Top of Selected text

The Albert Effect: his Journey to 700

“Because it was Pujols and it was 2006, he crushed a homerun to DEEP LEFT FIELD and walked-off that win. Alec had a perfect view of the ball launched into the stands, and I had a perfect view of the smile on Alec’s face,” said teacher Barry Crook, describing taking his son to his first ball game in 2006.

One of the Cardinals largest signings this off-season was bringing Albert Pujols’ back for a one year, 2.5 million contract, which as of right now, is his last season. From an MLB standpoint, this is not a massive contract by any means, but due to the emotional implications for Cardinals fans, this deal was the best signing in many years. Albert has given St. Louis natives a whole new reason to root for the team. 

With fans hoping for a miracle in Pujols, Adam Wainwright, and Yadier Molina’s final season, the team has a chance at the World Series. Let’s call this effect on the fans, the “Albert Effect.” To understand why this means something to Cardinals fans, let’s look at Pujols’s history with the team.

Pujols has been a star since his rookie year in 2001. In just his first season, he managed to hit a .329 Batting Average (AVR) with 37 Home Runs (HR) and 130 Runs Batted In (RBI). Virtually no rookie has ever achieved these numbers, but overall, this was one of the better seasons any player has ever had. As a result, he finished 4th in MVP, while easily taking home the Rookie Of The Year award. This was only the start of Pujols’s effect on fans, and in the next 10 seasons he would wind up becoming a Cardinals icon.

By 2011, he held a near 1.000 On Base Plus Slugging (OPS),  with 445 career HR, well over 1000 RBI’s, over a .300 batting average up until 2011 season. In this stretch he reached four World Series, taking home two rings, eight MVP finalists winning three, eight All Star appearances, four Silver Sluggers, and two Gold Gloves.

Bottom of Selected text
Top of Records provided

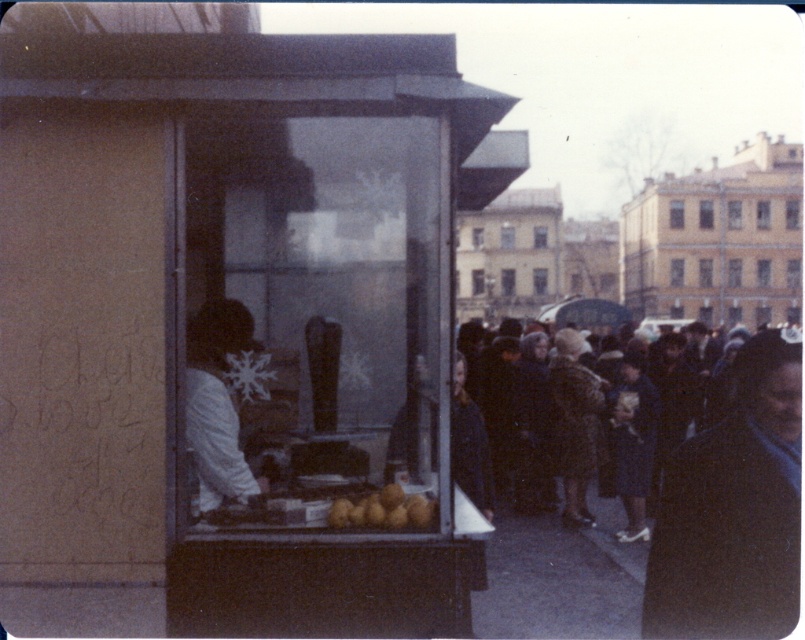
Question: Among these objects, which one is farthest from the camera?

Choices:
 (A) yellow matte potatoes at center
 (B) dark gray coat at center
 (C) dark wool coat at right

Answer: (B)

Question: Can you confirm if patterned fabric coat at center is smaller than dark gray coat at center?

Choices:
 (A) no
 (B) yes

Answer: (A)

Question: Is patterned fabric coat at center bigger than dark gray coat at center?

Choices:
 (A) yes
 (B) no

Answer: (A)

Question: Is patterned fabric coat at center thinner than yellow matte potatoes at center?

Choices:
 (A) no
 (B) yes

Answer: (A)

Question: Which object is the closest to the patterned fabric coat at center?

Choices:
 (A) dark wool coat at right
 (B) dark gray coat at center
 (C) yellow matte potatoes at center

Answer: (B)

Question: Among these points, which one is farthest from the camera?

Choices:
 (A) (465, 480)
 (B) (676, 621)

Answer: (A)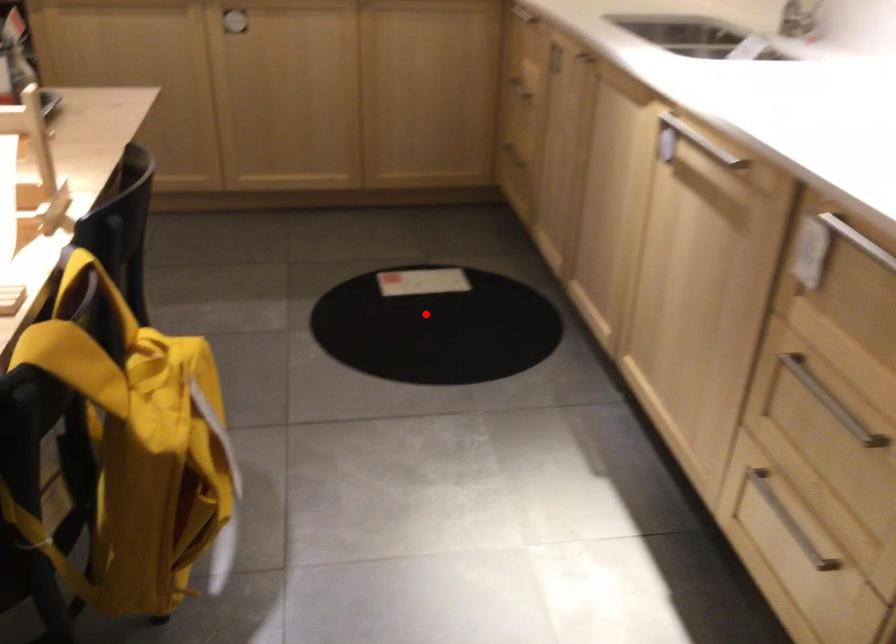
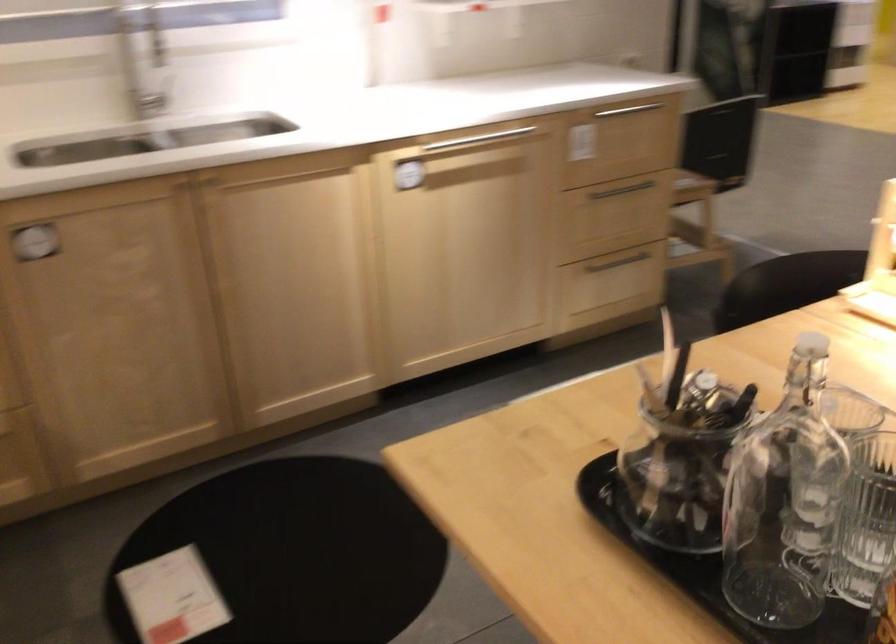
Question: I am providing you with two images of the same scene from different viewpoints. A red point is shown in image1. For the corresponding object point in image2, is it positioned nearer or farther from the camera?

Choices:
 (A) Nearer
 (B) Farther

Answer: (A)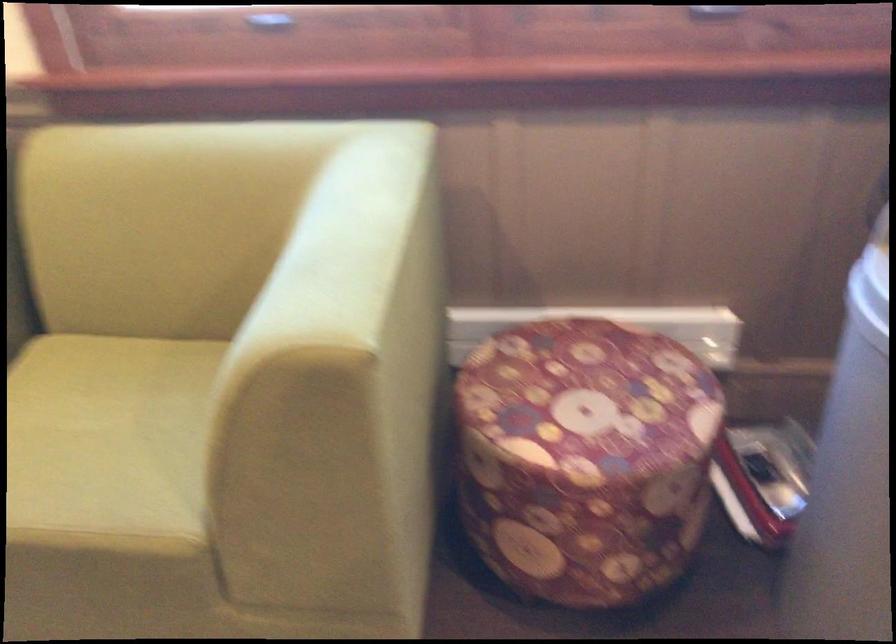
I want to click on yellow chair sitting surface, so click(107, 442).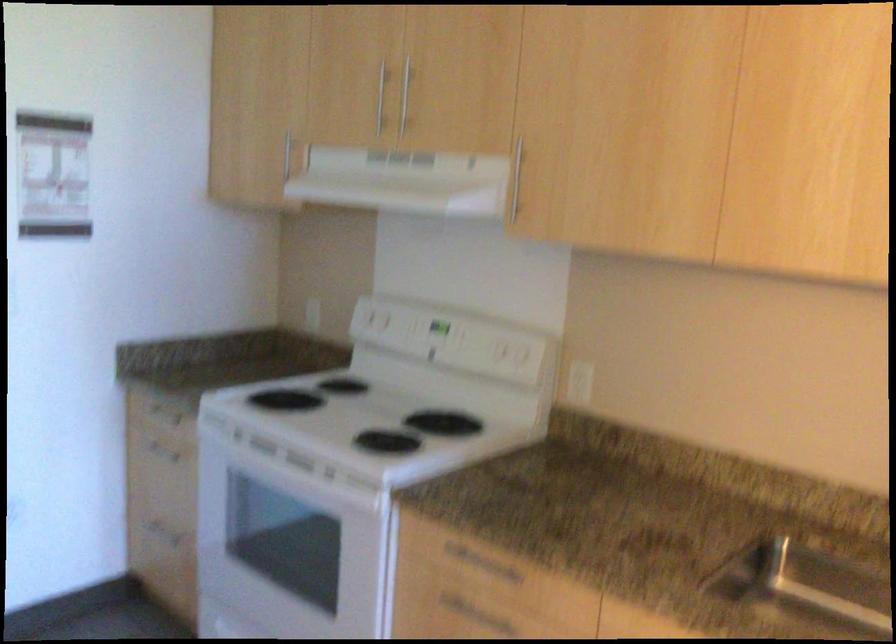
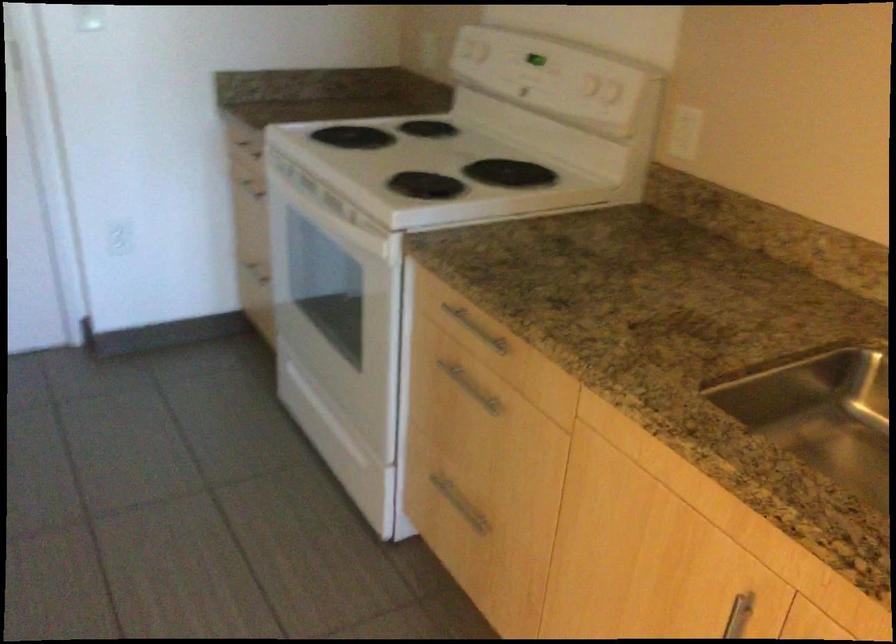
The first image is from the beginning of the video and the second image is from the end. How did the camera likely rotate when shooting the video?

The camera's rotation is toward left-down.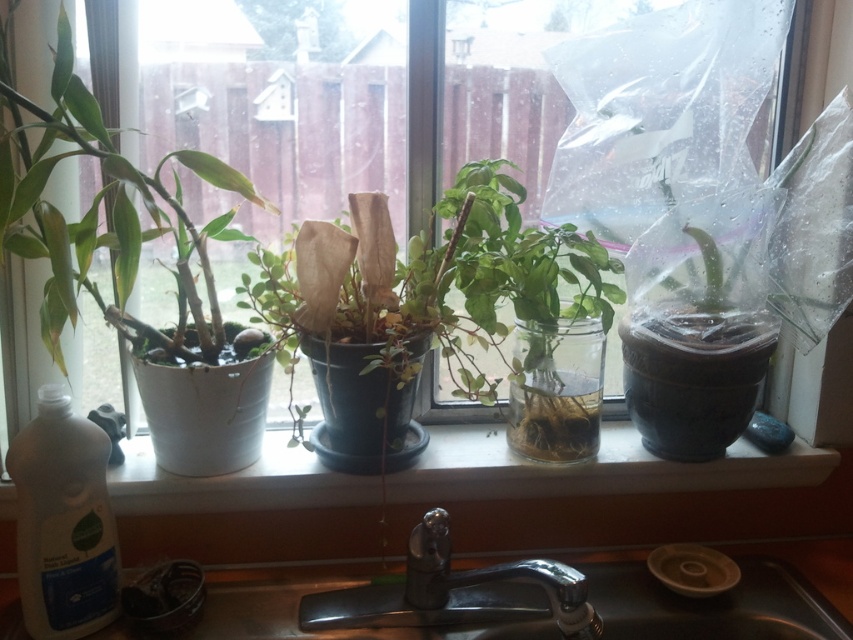
Does green matte plant at center have a greater height compared to chrome metallic faucet at lower center?

Yes, green matte plant at center is taller than chrome metallic faucet at lower center.

Who is positioned more to the right, green matte plant at center or chrome metallic faucet at lower center?

chrome metallic faucet at lower center is more to the right.

You are a GUI agent. You are given a task and a screenshot of the screen. Output one action in this format:
    pyautogui.click(x=<x>, y=<y>)
    Task: Click on the green matte plant at center
    
    Given the screenshot: What is the action you would take?
    pyautogui.click(x=428, y=291)

Who is shorter, green matte plant at center or metallic sink at lower center?

With less height is metallic sink at lower center.

In the scene shown: Is green matte plant at center positioned before metallic sink at lower center?

That is False.

Who is more distant from viewer, [328,259] or [843,573]?

Point [843,573]

Locate an element on the screen. green matte plant at center is located at coordinates (428, 291).

Can you confirm if white glossy window sill at center is smaller than chrome metallic faucet at lower center?

No.

Does white glossy window sill at center lie in front of chrome metallic faucet at lower center?

No, it is not.

Locate an element on the screen. The width and height of the screenshot is (853, 640). white glossy window sill at center is located at coordinates (590, 468).

Identify the location of white glossy window sill at center. (x=590, y=468).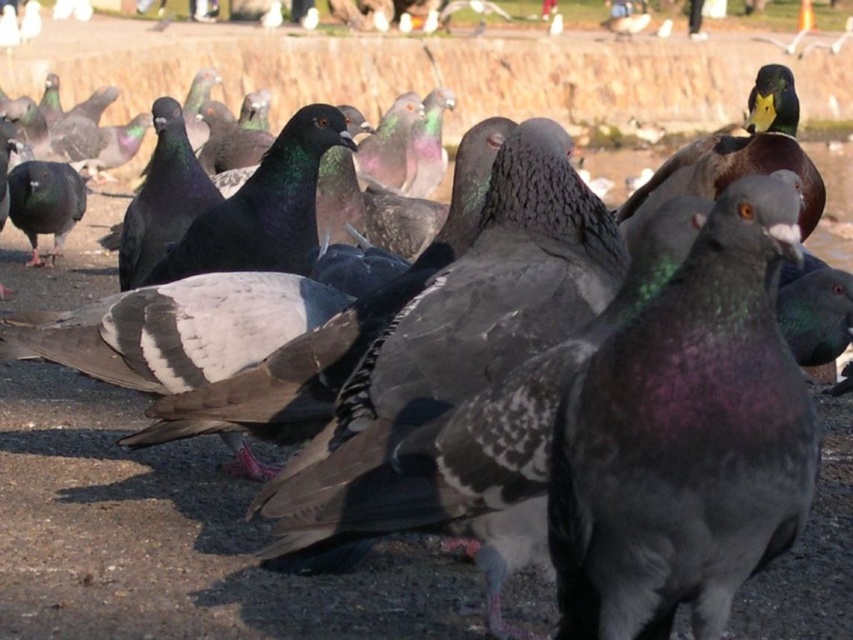
Question: Does shiny gray pigeon at center appear over green glossy duck at upper right?

Choices:
 (A) yes
 (B) no

Answer: (B)

Question: Among these objects, which one is nearest to the camera?

Choices:
 (A) green glossy duck at upper right
 (B) shiny gray pigeon at center

Answer: (B)

Question: Can you confirm if shiny gray pigeon at center is positioned above green glossy duck at upper right?

Choices:
 (A) yes
 (B) no

Answer: (B)

Question: Can you confirm if shiny gray pigeon at center is bigger than green glossy duck at upper right?

Choices:
 (A) yes
 (B) no

Answer: (B)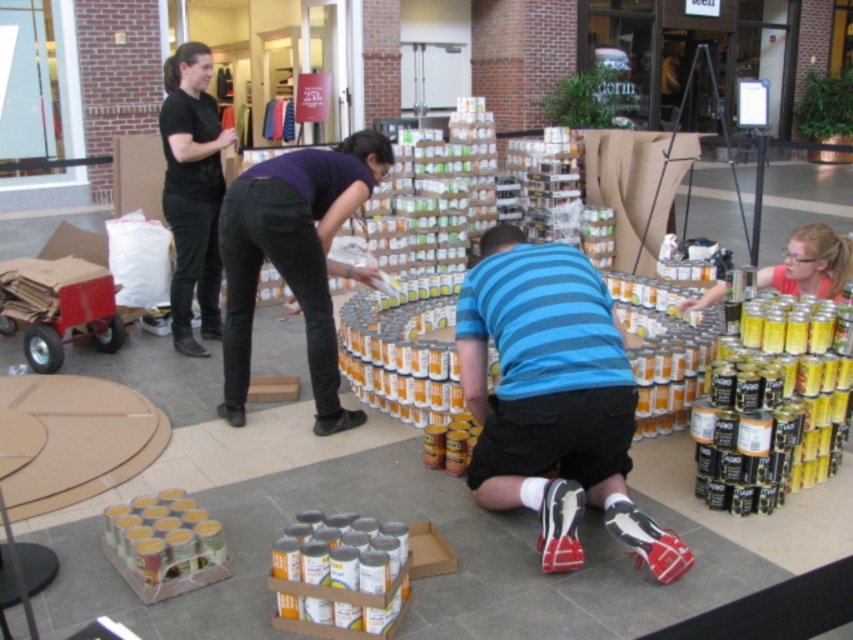
Is purple matte shirt at center thinner than matte yellow can at center?

In fact, purple matte shirt at center might be wider than matte yellow can at center.

Between point (317, 378) and point (836, 260), which one is positioned in front?

Point (317, 378) is more forward.

I want to click on purple matte shirt at center, so click(x=294, y=259).

Identify the location of purple matte shirt at center. The width and height of the screenshot is (853, 640). (294, 259).

Can you confirm if purple matte shirt at center is smaller than black matte pants at upper left?

Indeed, purple matte shirt at center has a smaller size compared to black matte pants at upper left.

What do you see at coordinates (294, 259) in the screenshot?
I see `purple matte shirt at center` at bounding box center [294, 259].

Is point (276, 202) closer to viewer compared to point (161, 109)?

That is True.

The height and width of the screenshot is (640, 853). Identify the location of purple matte shirt at center. (294, 259).

Can you confirm if blue striped shirt at center is positioned to the left of matte yellow can at center?

Correct, you'll find blue striped shirt at center to the left of matte yellow can at center.

Can you confirm if blue striped shirt at center is bigger than matte yellow can at center?

Yes.

Identify the location of blue striped shirt at center. Image resolution: width=853 pixels, height=640 pixels. (552, 397).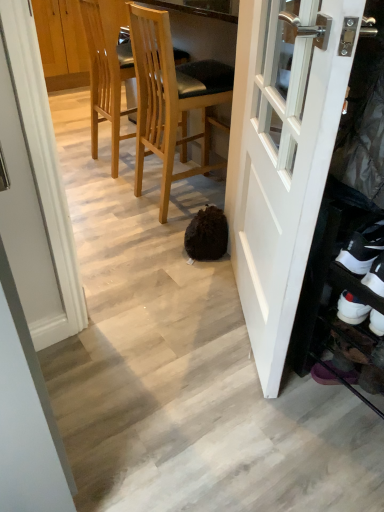
The height and width of the screenshot is (512, 384). I want to click on free spot to the left of light brown wood chair at center, which is counted as the 1th chair, starting from the right, so click(110, 198).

Bottom of Records provided

### Prompt 1
According to the article on Albert Pujols, what batting average did he hit in his rookie season?
### Prompt 2
Set down word for word the passage of the Pujols article starting with "Pujols has been" and going on through "two Gold Gloves.".
### Prompt 3
Resume the article on Albert Pujols from the point where it stops.

### Answer box 1
.329

### Answer box 2
Pujols has been a star since his rookie year in 2001. In just his first season, he managed to hit a .329 Batting Average (AVR) with 37 Home Runs (HR) and 130 Runs Batted In (RBI). Virtually no rookie has ever achieved these numbers, but overall, this was one of the better seasons any player has ever had. As a result, he finished 4th in MVP, while easily taking home the Rookie Of The Year award. This was only the start of Pujols’s effect on fans, and in the next 10 seasons he would wind up becoming a Cardinals icon.

By 2011, he held a near 1.000 On Base Plus Slugging (OPS),  with 445 career HR, well over 1000 RBI’s, over a .300 batting average up until 2011 season. In this stretch he reached four World Series, taking home two rings, eight MVP finalists winning three, eight All Star appearances, four Silver Sluggers, and two Gold Gloves.

### Answer box 3
At this point, there was a fair argument to be made that this was the greatest start to an MLB career in history and was already a near lock in the hall of fame. However, after an incredible 2011 World Series run, heartbreak struck as Manager Tony La Russa and, most importantly, the fan favorite, Albert Pujols, would move on from the team. 

That off-season, the Angels would sign the superstar to a 10 year, $240 million contract, which, at the time, was the sixth highest AAV (average annual value) in the MLB. Unfortunately for Pujols, he would never come close to matching a season like those in St. Louis. 

However, the decline was not enough to stop him from a historic career. His career avr, was still hovering around .300, and he had tallied over 2000 Career RBI, 648 career home runs, and an OPS still well over .900. Pujols wound up being released in 2021 by the Angels and briefly signed with the Los Angeles Dodgers for the remainder of the year, before hitting the Free Agent Market that off-season. 

Despite receiving offers from three teams offering more money or playing time, in his heart he wanted to return to St. Louis. Entering this current 2022 season, Pujols entered it knowing he was on the road to 700. He started at just 679 and he hadn’t hit over 20 HR since 2019. To add to the struggle, he was looking at the least play time of his whole career. 

This season would quickly go down in history as one of the greatest in Cardinals’ history, as they would say goodbye to three icons who have been leading the team for decades. This year has been marked with great moments, such as seeing Pujols and Yadi pitch for the first time in their careers, and even seeing Pujols play in the All-Star Game. 

During the All Star Break in mid July,  the 700 HR goal was seeming impossible. More than halfway through the season he’d hit six of the 21 he needed while only notching 149 AB. However, the impossible slowly became more and more probable as the number decreased more and more. From that point on, Pujols went 29 for 79 with eight home runs in the month of August.

By September, he’d find himself just six short of the needed goal but with just a month to spare.The race is still ongoing, and St. Louisans can only hope he reaches the historic achievement.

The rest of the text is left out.